Saved data entries
= = = =

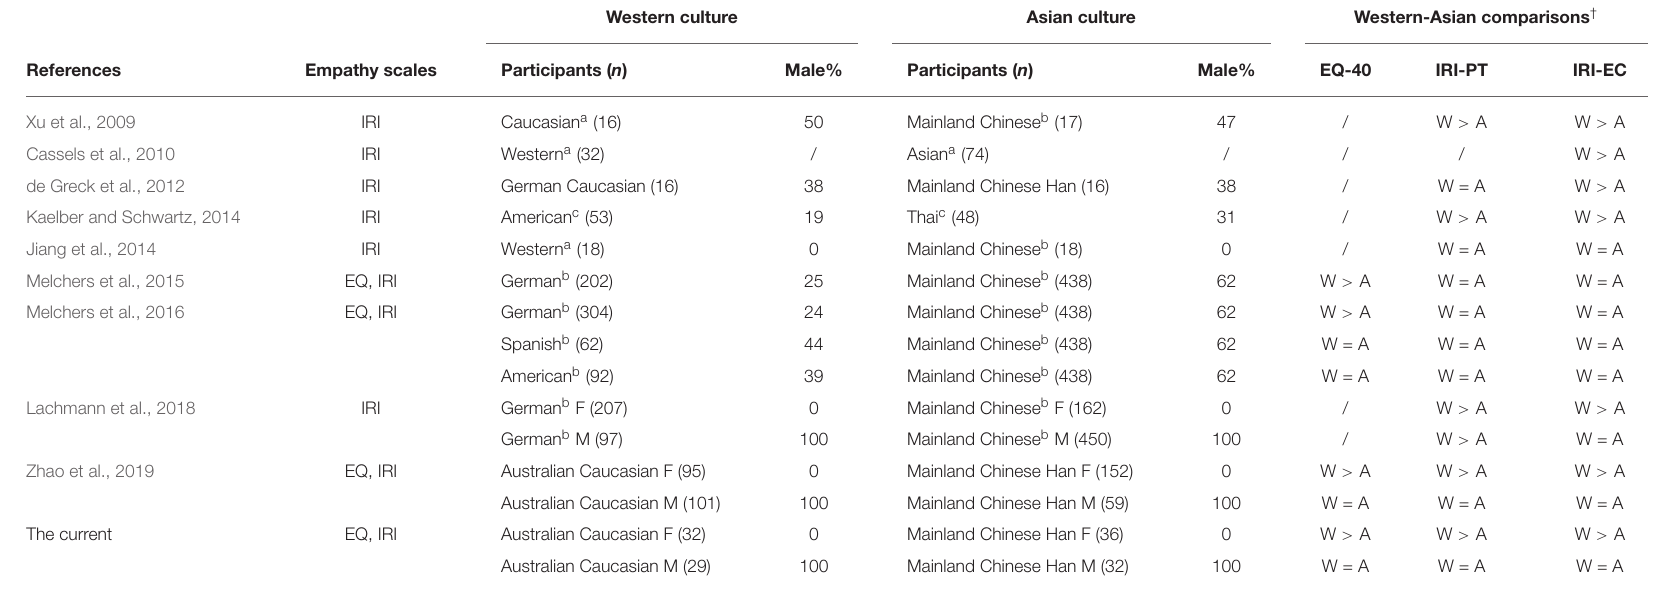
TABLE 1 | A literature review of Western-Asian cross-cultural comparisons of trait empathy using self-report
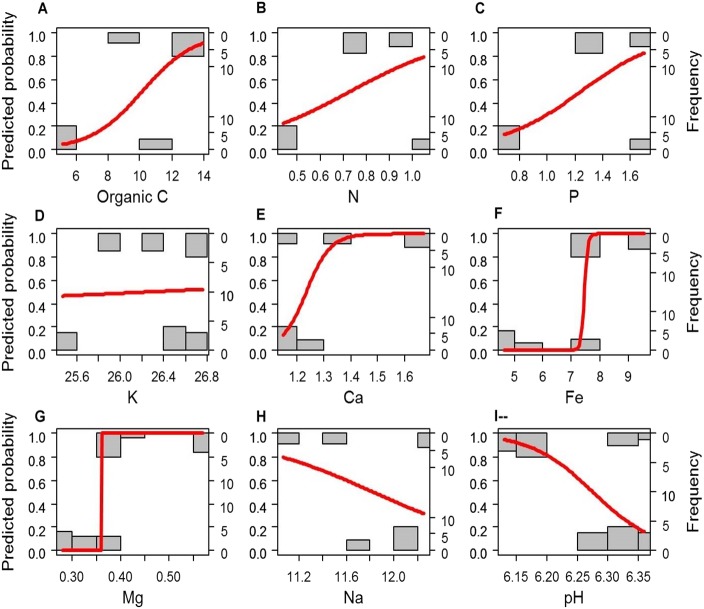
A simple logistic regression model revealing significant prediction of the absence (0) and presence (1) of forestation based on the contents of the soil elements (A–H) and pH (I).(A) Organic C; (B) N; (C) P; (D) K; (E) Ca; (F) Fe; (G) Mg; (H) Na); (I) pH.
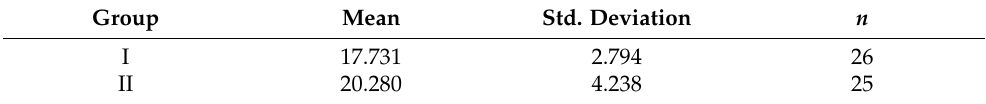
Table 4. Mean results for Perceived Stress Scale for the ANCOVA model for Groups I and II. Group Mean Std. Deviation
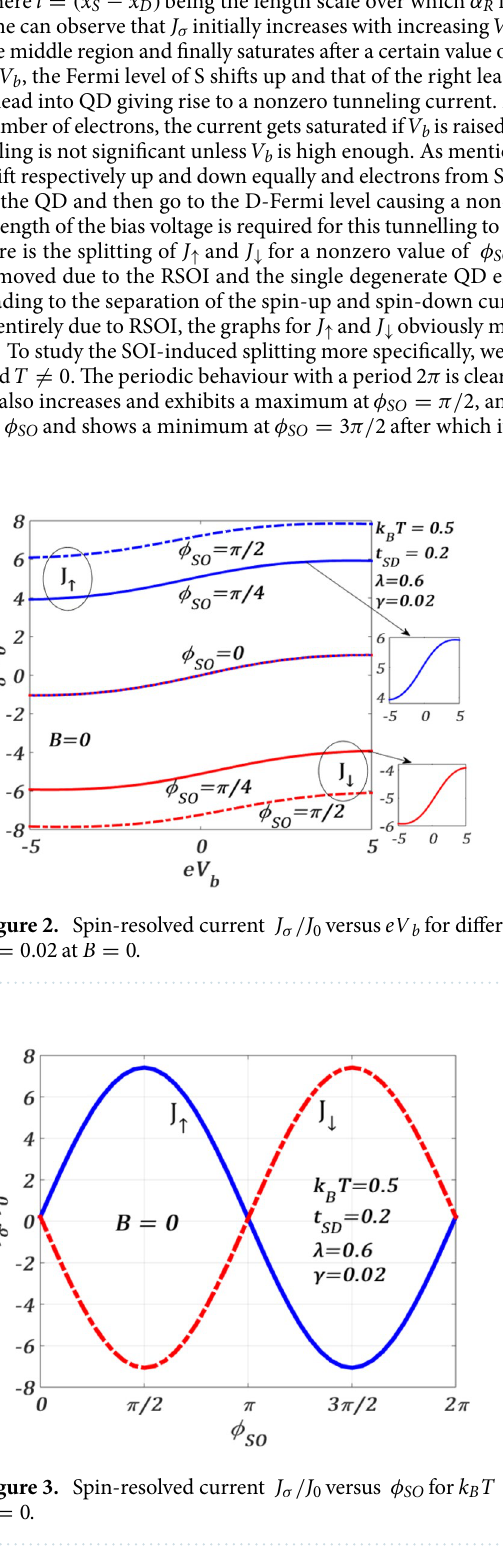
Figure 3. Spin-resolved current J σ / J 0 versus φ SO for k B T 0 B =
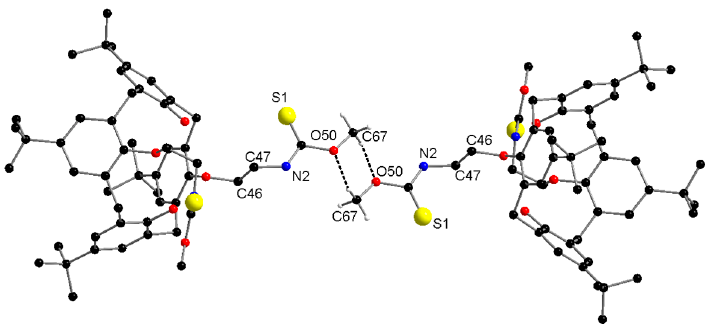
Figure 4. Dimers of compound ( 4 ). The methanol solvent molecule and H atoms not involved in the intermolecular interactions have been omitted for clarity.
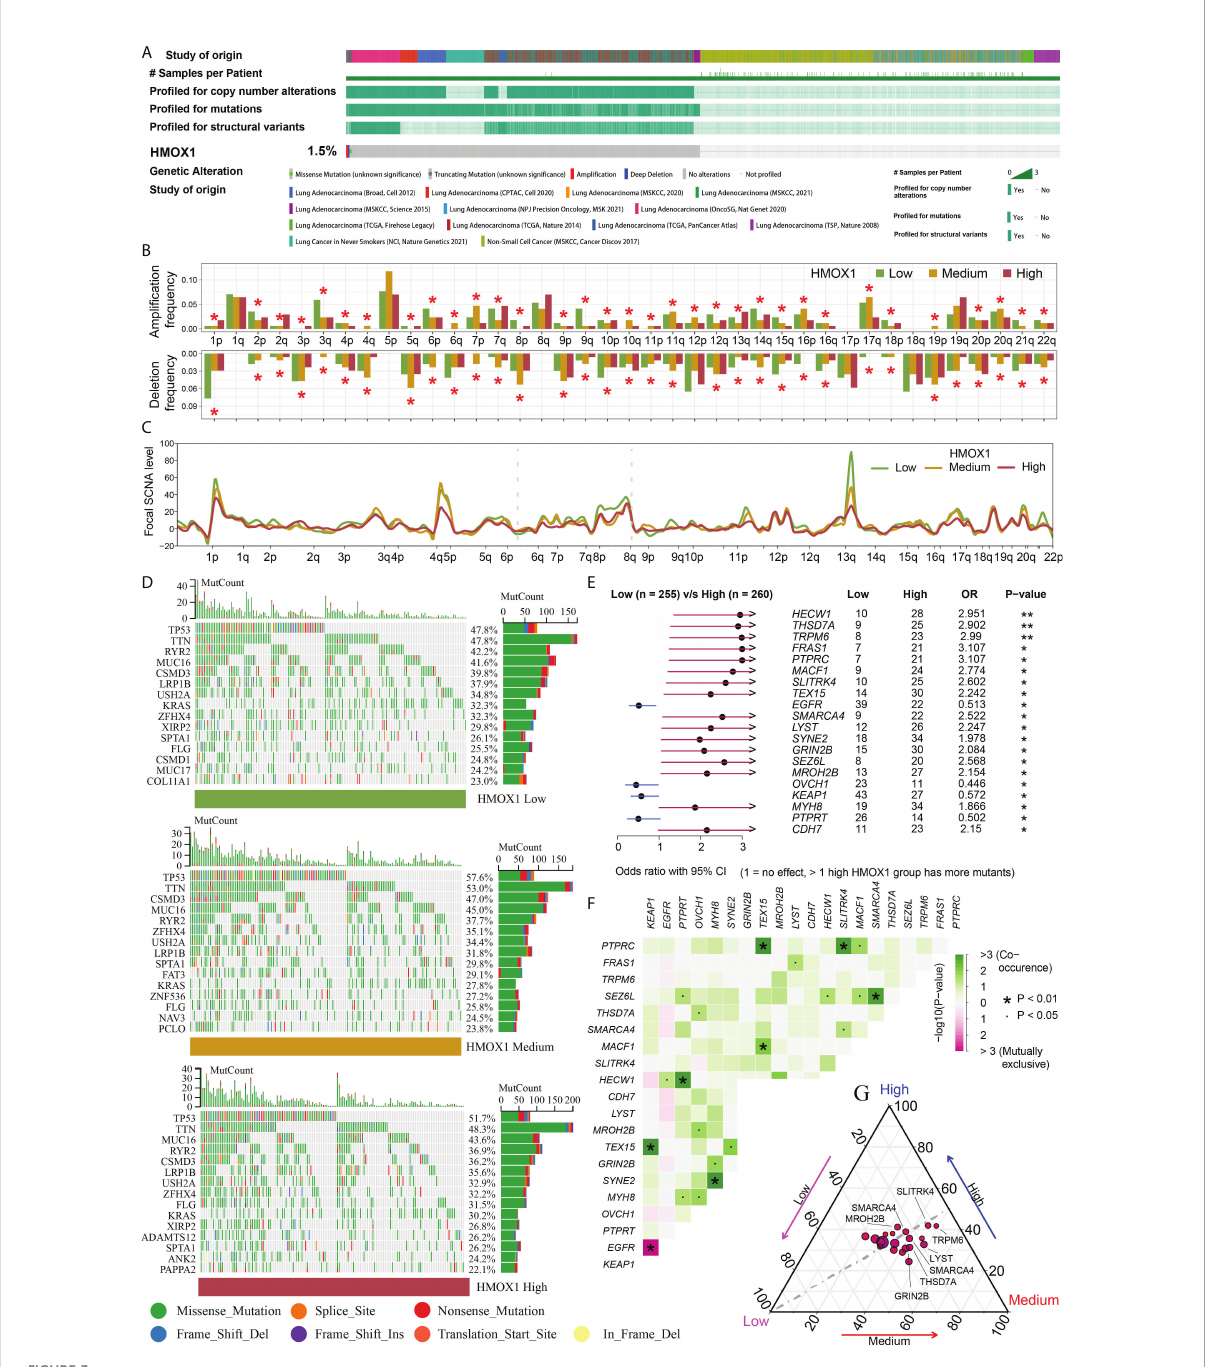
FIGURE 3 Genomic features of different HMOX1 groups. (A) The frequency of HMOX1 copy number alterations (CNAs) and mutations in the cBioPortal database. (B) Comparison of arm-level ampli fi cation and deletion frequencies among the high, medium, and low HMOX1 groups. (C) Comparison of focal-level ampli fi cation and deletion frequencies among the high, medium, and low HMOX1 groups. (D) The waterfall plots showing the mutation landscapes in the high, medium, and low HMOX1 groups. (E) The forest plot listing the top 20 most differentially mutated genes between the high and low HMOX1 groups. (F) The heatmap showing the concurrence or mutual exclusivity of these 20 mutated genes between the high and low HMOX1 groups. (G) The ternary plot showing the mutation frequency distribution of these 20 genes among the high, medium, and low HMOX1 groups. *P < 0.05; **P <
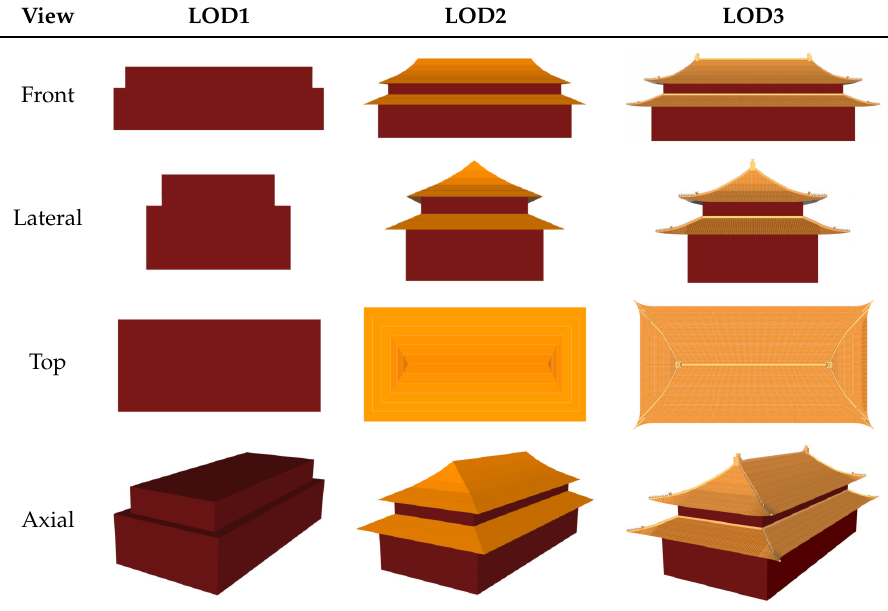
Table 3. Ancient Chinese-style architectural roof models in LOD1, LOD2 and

= = = =

Using the records above, return verbatim only the part that opens with the line containing "A simple logistic" and closes with the line containing "Figure 4. Dimers"; pictures stay out.

• _Finished task_
A simple logistic regression model revealing significant prediction of the absence (0) and presence (1) of forestation based on the contents of the soil elements (A–H) and pH (I).(A) Organic C; (B) N; (C) P; (D) K; (E) Ca; (F) Fe; (G) Mg; (H) Na); (I) pH.
Table 4. Mean results for Perceived Stress Scale for the ANCOVA model for Groups I and II. Group Mean Std. Deviation
Figure 3. Spin-resolved current J σ / J 0 versus φ SO for k B T 0 B =
Figure 4. Dimers of compound ( 4 ). The methanol solvent molecule and H atoms not involved in the intermolecular interactions have been omitted for clarity.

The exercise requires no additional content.